*Objective*.
Rewrite all the rows below as a two-column CSV with the columns rank and name. Give one CSV line for each labeled line, put each value in its own quoted field with any line breaks turned into spaces, and leave out the pictures.

Start Records shown

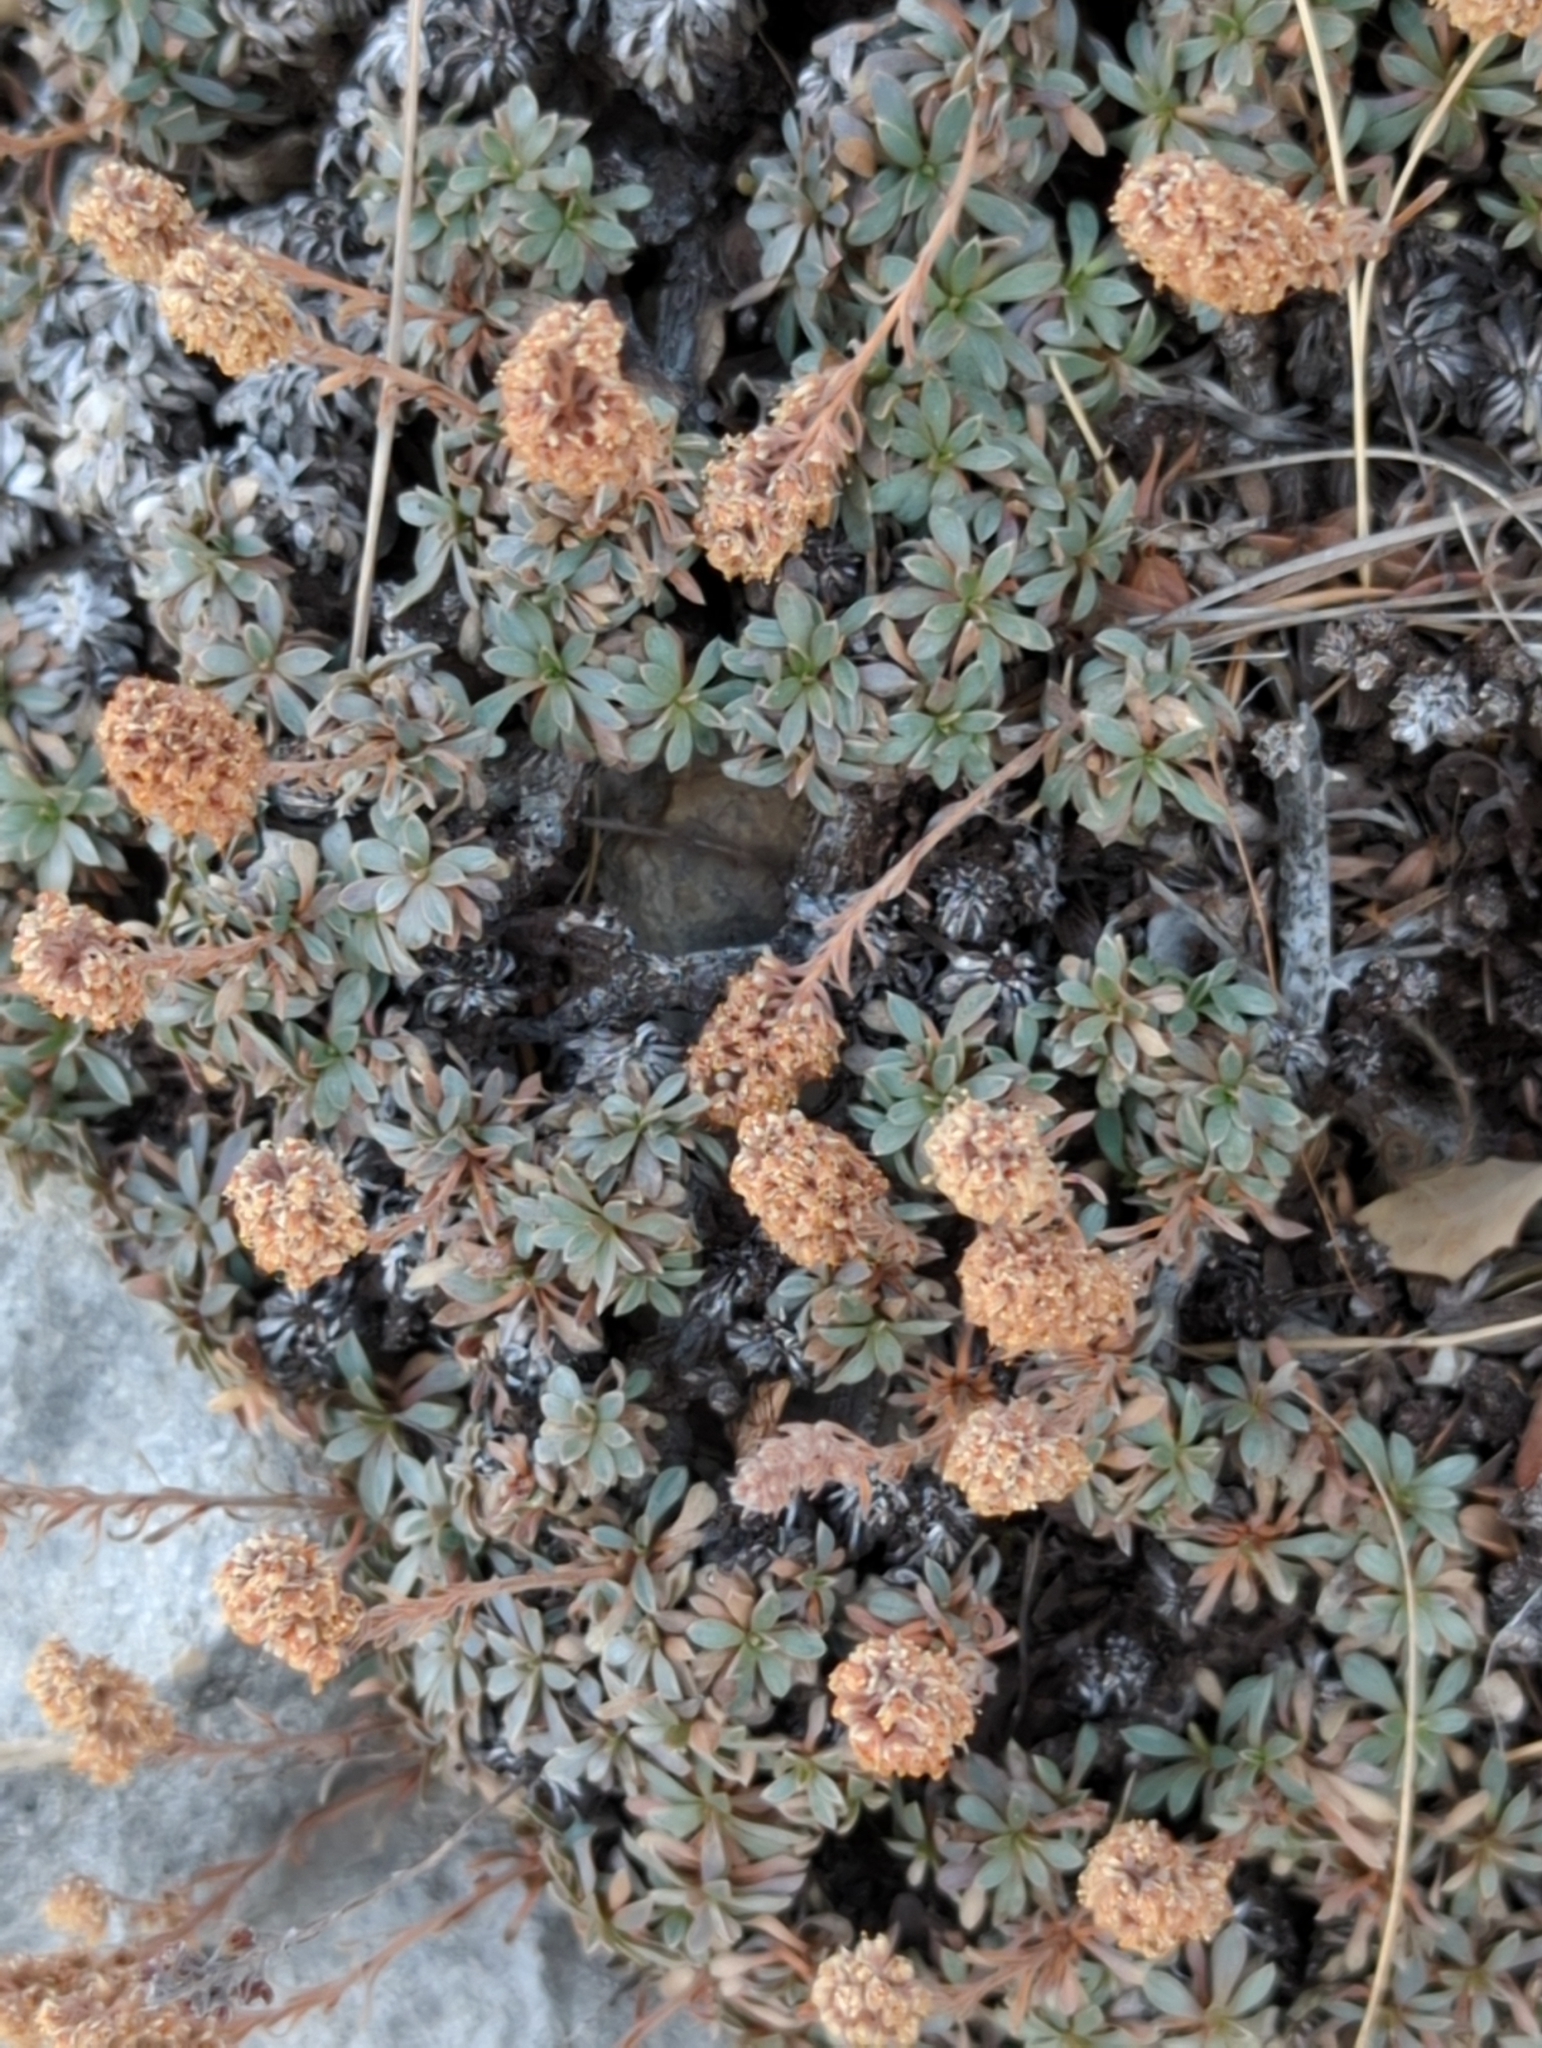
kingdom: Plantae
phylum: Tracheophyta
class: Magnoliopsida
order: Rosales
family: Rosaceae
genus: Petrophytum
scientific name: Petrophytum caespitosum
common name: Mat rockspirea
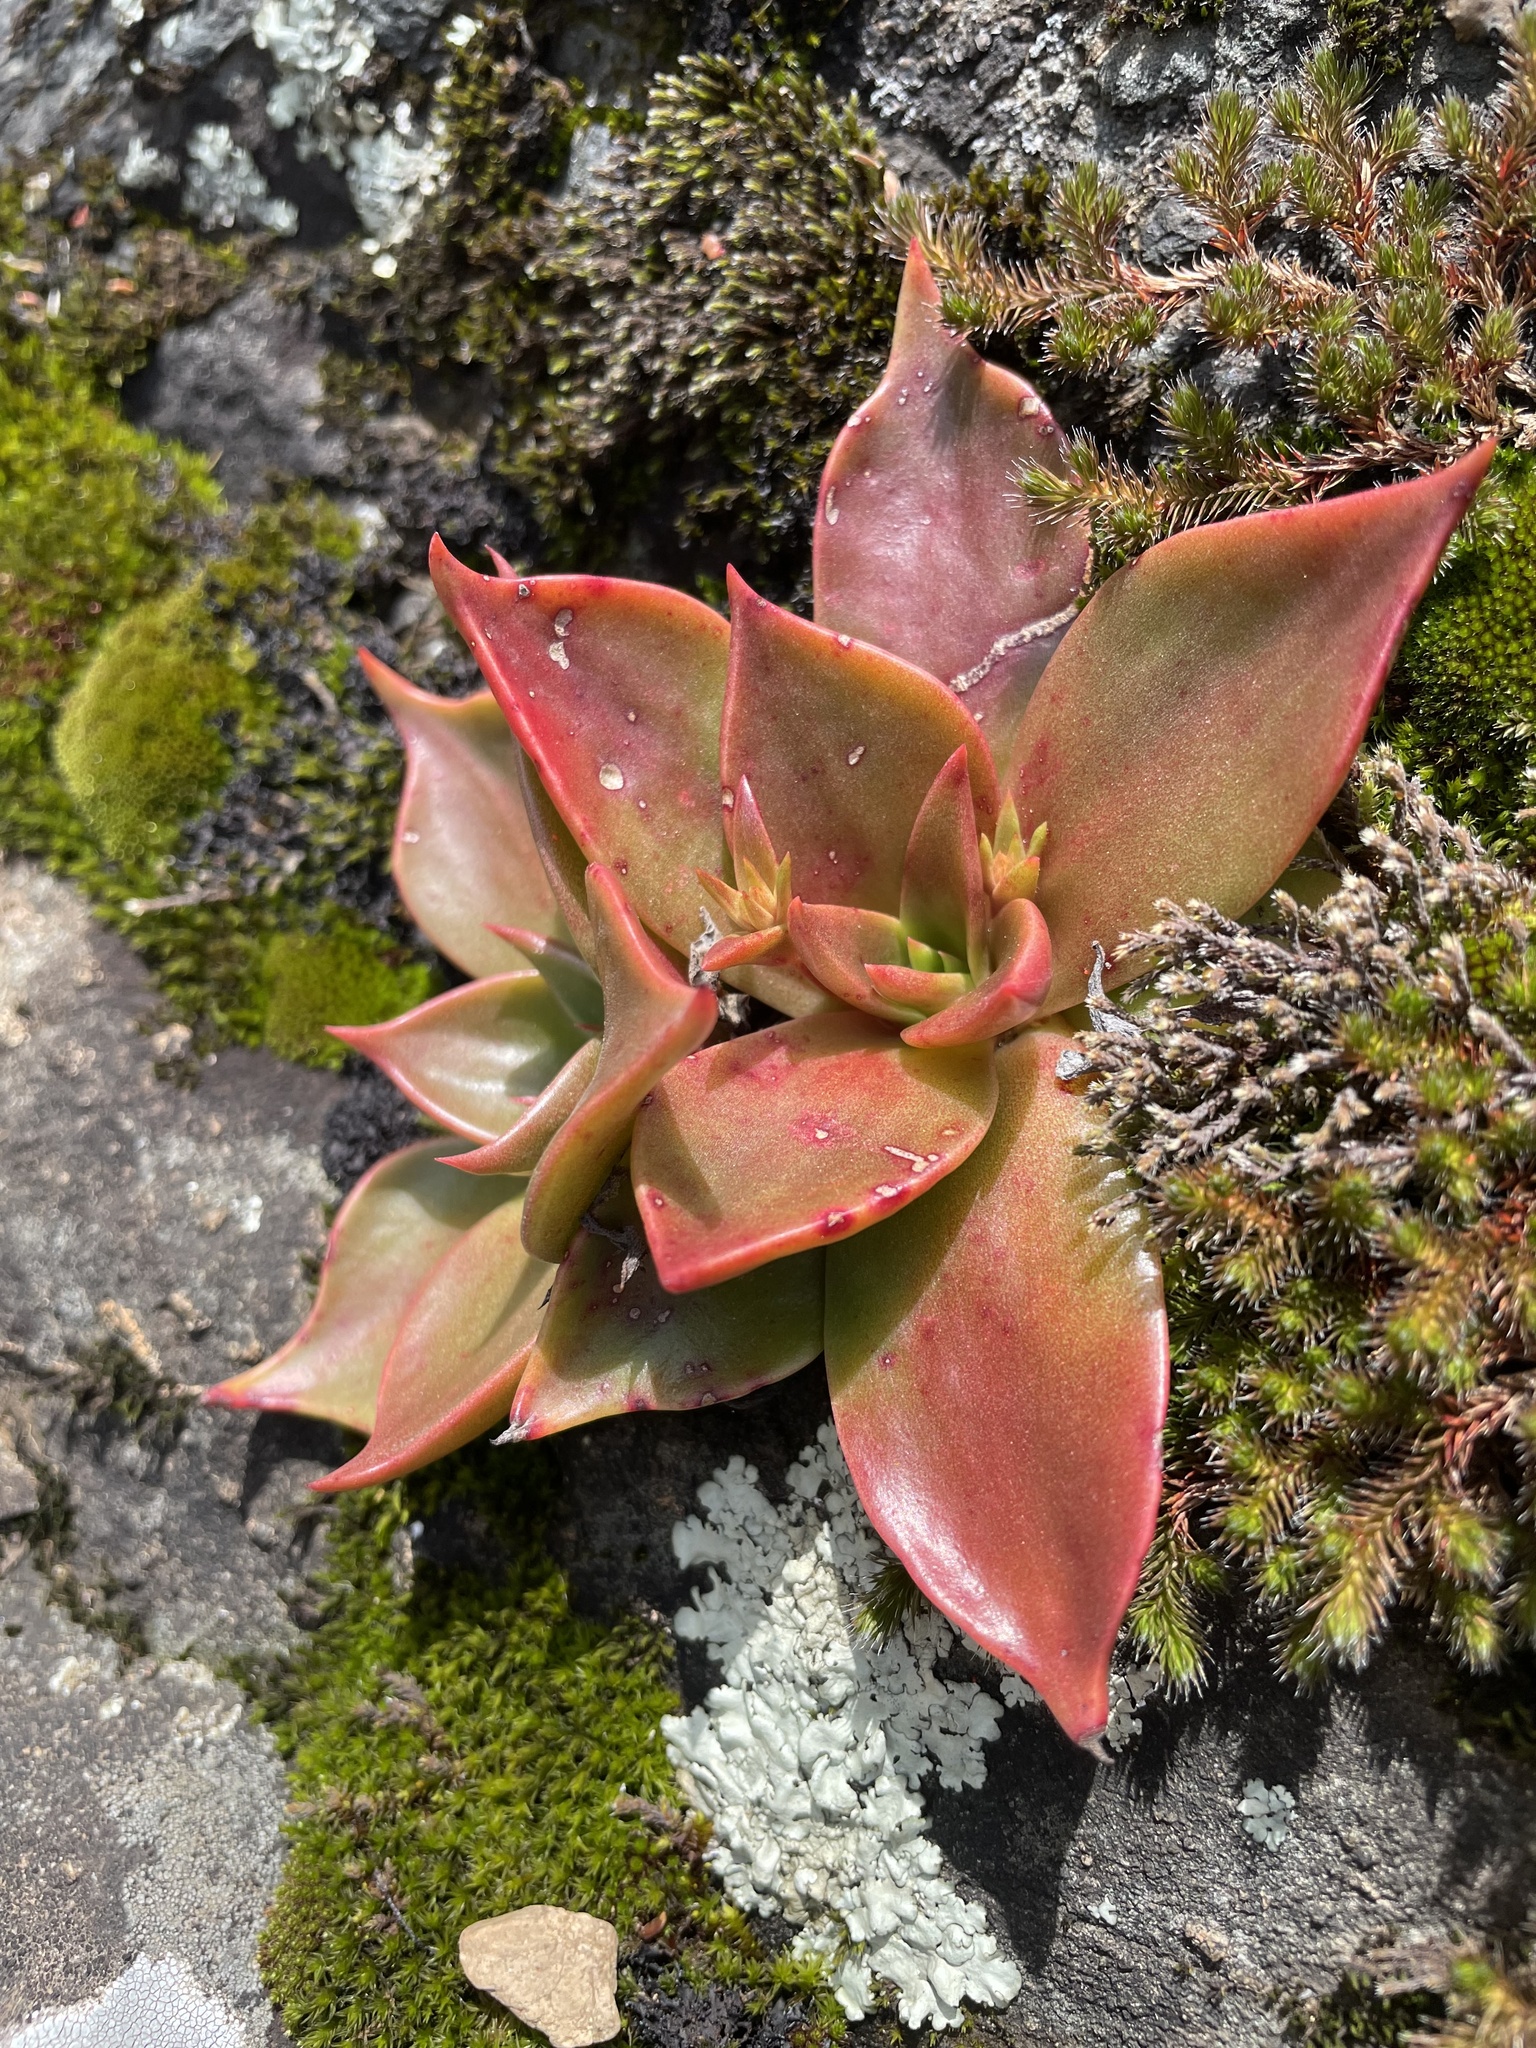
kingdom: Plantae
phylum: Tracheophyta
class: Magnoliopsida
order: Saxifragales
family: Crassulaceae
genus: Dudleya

End Records shown

*Result of the exercise*.
rank,name
"kingdom:","Plantae"
"phylum:","Tracheophyta"
"class:","Magnoliopsida"
"order:","Rosales"
"family:","Rosaceae"
"genus:","Petrophytum"
"scientific name:","Petrophytum caespitosum"
"common name:","Mat rockspirea"
"kingdom:","Plantae"
"phylum:","Tracheophyta"
"class:","Magnoliopsida"
"order:","Saxifragales"
"family:","Crassulaceae"
"genus:","Dudleya"